Indeed, we need more stories like what we saw with Chrissy Teigen and John Legend, but that’s not the silver bullet we might wish it were. Consider this. In response to the tragic pain of this famous couple, Planned Parenthood tweeted out their sympathy, even to the point of referring to the little lost one as “their son.” Not their cellular cluster, not their potential human, not even their fetus or embryo. They said “son.” So far, so good, but not far enough.

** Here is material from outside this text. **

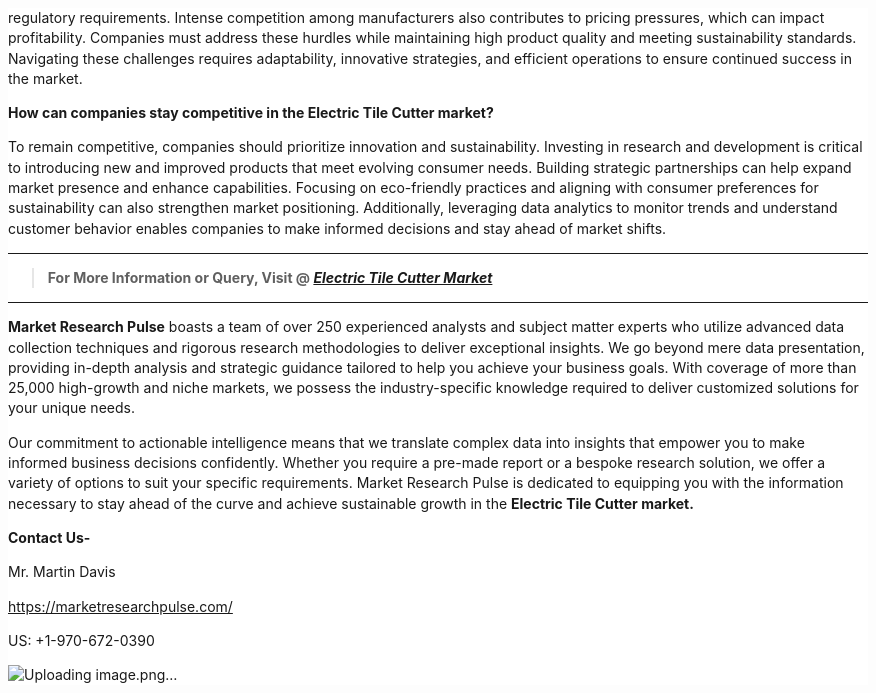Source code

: regulatory requirements. Intense competition among manufacturers also contributes to pricing pressures, which can impact profitability. Companies must address these hurdles while maintaining high product quality and meeting sustainability standards. Navigating these challenges requires adaptability, innovative strategies, and efficient operations to ensure continued success in the market.</p><p><strong>How can companies stay competitive in the Electric Tile Cutter market?</strong></p><p>To remain competitive, companies should prioritize innovation and sustainability. Investing in research and development is critical to introducing new and improved products that meet evolving consumer needs. Building strategic partnerships can help expand market presence and enhance capabilities. Focusing on eco-friendly practices and aligning with consumer preferences for sustainability can also strengthen market positioning. Additionally, leveraging data analytics to monitor trends and understand customer behavior enables companies to make informed decisions and stay ahead of market shifts.</p><hr /><blockquote><p><strong>For More Information or Query, Visit @&nbsp;<em><a href="https://marketresearchpulse.com/report/128164/electric-tile-cutter-market?utm_source=Linkedin&utm_medium=021">Electric Tile Cutter Market</a></em></strong></p></blockquote><hr /><p><strong>Market Research Pulse</strong> boasts a team of over 250 experienced analysts and subject matter experts who utilize advanced data collection techniques and rigorous research methodologies to deliver exceptional insights. We go beyond mere data presentation, providing in-depth analysis and strategic guidance tailored to help you achieve your business goals. With coverage of more than 25,000 high-growth and niche markets, we possess the industry-specific knowledge required to deliver customized solutions for your unique needs.</p><p>Our commitment to actionable intelligence means that we translate complex data into insights that empower you to make informed business decisions confidently. Whether you require a pre-made report or a bespoke research solution, we offer a variety of options to suit your specific requirements. Market Research Pulse is dedicated to equipping you with the information necessary to stay ahead of the curve and achieve sustainable growth in the <strong>Electric Tile Cutter market.</strong></p><p><strong>Contact Us-</strong></p><p>Mr. Martin Davis</p><p>https://marketresearchpulse.com/</p><p>US: +1-970-672-0390</p>
![Uploading image.png…]()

Think about it. Does anyone believe that Planned Parenthood is going to abandon abortion now that they’ve admitted it was a son? Will our culture accept the implications of an unborn humanity, or will we continue to turn a blind eye to the least among us? Don’t hold your breath.
What care we have is not enough to change our minds about the fundamentals of this issue. Our care for this son extends only so far as the parents consider him a son. Were these same parents to choose abortion, our cultural view would return “him” to an “it.”
Stories play their role, but they will not move the moral needle among the many elites and ordinary folks for whom abortion is a primal right, even if the unborn child is human. For many at the forefront of the prochoice movement, it’s not about the notion of an unborn humanity; it’s about the absolute freedom to express, to live as sexually free without fear of any encumbrance. Their rights are not to be denied, by either restriction or restraint.
Neither passing laws nor telling stories will be enough on their own. The prolife movement must be holistic in its approach, drawing inspiration from the moral crusades of the past, bringing their insights into the enduring struggles of the present and future.
Editor’s Note: This is part of an ongoing series where Colson Center staff respond to questions and comments from our audience.